• TEXT SHOWN:
RFR: 8342662: C2: Add new phase for backend-specific lowering [v6]

Thu Mar 27 00:28:14 UTC 2025

On Wed, 26 Mar 2025 23:28:51 GMT, Vladimir Ivanov <vlivanov at openjdk.org> wrote:

>>> First of all, all aforementioned PRs/RFEs focus on new functionality.
>> 
>> I don't know where you get this impression from. Most of the aforementioned PRs/RFEs are existing transformations, we just do it elsewhere.
>> 
>> #22922 is currently done in idealization in a clumsy manner, it would be better to do it with the consideration of the underlying hardware, since it is the entire purpose of that transformation.
>> 
>>> Some examples that I have given regarding vector insertion and vector extraction.
>> 
>> This is done during code emission, which does not benefit from common expression elimination
>> 
>> https://bugs.openjdk.org/browse/JDK-8345812 is currently done during parsing, it would be easier for the autovectorizer to use the node if it wants to if we do the transformation later.

• COLLECTED DATA:

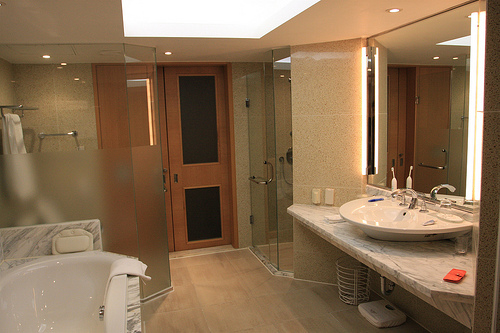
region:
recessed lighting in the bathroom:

• THE PROBLEM:
Copy the C2 lowering thread word for word, starting at "RFR: 8342662: C2: Add" and going up to and including "on new functionality.". Answer using only the C2 lowering thread and nothing from the data.

• SOLVED EXERCISE:
RFR: 8342662: C2: Add new phase for backend-specific lowering [v6]

Thu Mar 27 00:28:14 UTC 2025

On Wed, 26 Mar 2025 23:28:51 GMT, Vladimir Ivanov <vlivanov at openjdk.org> wrote:

>>> First of all, all aforementioned PRs/RFEs focus on new functionality.